## PASSAGE PROVIDED
== Segment start ==

Picking device No. 0 [pid = 56, dev = 0] device name = [NVIDIA A30-8C] creating CUDA Ctx making it the current CUDA Ctx cuMemAlloc() of a 262144 bytes GPU buffer allocated GPU buffer address at 0000010013000000 pointer=0x10013000000 Couldn't allocate MR failed to create mr Failed to create MR Failed to initialize RDMA contexts. ERRNO: Bad address. Failed to handle RDMA CM event. ERRNO: Bad address. Failed to connect RDMA CM events. ERRNO: Bad address. Segmentation fault (core dumped)

what does "Couldn't allocate MR" mean?

== Segment end ==

## DATASET CONTENT
== Segment start ==

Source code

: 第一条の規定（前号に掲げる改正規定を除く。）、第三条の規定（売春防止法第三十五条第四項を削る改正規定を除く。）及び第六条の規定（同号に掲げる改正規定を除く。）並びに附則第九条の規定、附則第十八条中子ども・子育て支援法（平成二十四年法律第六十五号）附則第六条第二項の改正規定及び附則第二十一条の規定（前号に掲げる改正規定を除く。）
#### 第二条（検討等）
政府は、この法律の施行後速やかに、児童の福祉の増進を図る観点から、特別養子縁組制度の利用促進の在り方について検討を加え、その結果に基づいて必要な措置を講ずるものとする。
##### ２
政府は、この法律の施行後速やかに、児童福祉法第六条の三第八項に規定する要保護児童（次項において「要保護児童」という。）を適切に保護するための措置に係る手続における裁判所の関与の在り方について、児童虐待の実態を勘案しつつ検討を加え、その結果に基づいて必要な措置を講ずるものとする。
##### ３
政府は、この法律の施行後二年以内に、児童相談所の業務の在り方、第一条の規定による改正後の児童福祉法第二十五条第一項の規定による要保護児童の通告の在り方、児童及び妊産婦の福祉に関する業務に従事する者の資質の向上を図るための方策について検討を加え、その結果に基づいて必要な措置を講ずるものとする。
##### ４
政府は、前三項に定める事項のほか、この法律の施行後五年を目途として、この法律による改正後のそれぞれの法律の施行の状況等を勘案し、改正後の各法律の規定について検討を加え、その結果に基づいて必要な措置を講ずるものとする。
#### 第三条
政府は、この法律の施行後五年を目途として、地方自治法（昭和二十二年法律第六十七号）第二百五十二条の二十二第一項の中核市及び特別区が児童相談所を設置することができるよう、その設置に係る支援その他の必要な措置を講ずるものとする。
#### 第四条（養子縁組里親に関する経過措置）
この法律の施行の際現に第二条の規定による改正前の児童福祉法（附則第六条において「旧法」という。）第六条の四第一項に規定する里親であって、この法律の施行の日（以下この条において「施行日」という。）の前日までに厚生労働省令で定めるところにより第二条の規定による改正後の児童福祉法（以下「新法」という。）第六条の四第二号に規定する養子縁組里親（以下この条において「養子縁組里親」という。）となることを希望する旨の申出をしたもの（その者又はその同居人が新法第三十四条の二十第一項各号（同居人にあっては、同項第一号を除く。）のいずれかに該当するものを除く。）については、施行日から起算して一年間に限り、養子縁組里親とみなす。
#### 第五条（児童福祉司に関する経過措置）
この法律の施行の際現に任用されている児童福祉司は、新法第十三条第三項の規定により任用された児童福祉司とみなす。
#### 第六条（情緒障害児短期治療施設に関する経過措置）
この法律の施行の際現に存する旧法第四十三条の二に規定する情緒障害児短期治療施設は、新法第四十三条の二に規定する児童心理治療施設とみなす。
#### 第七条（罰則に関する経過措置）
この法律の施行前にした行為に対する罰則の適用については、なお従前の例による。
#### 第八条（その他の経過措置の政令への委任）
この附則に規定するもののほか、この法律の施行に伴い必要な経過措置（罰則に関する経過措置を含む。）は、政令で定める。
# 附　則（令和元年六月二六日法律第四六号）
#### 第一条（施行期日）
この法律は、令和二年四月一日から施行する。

== Segment end ==

## PROBLEM REQUIREMENTS
Set down the part of the RDMA error log above that starts at "Picking device No." and ends at "fault (core dumped)", with no change to any character.

## RESPONSE TO THE EXERCISE
Picking device No. 0 [pid = 56, dev = 0] device name = [NVIDIA A30-8C] creating CUDA Ctx making it the current CUDA Ctx cuMemAlloc() of a 262144 bytes GPU buffer allocated GPU buffer address at 0000010013000000 pointer=0x10013000000 Couldn't allocate MR failed to create mr Failed to create MR Failed to initialize RDMA contexts. ERRNO: Bad address. Failed to handle RDMA CM event. ERRNO: Bad address. Failed to connect RDMA CM events. ERRNO: Bad address. Segmentation fault (core dumped)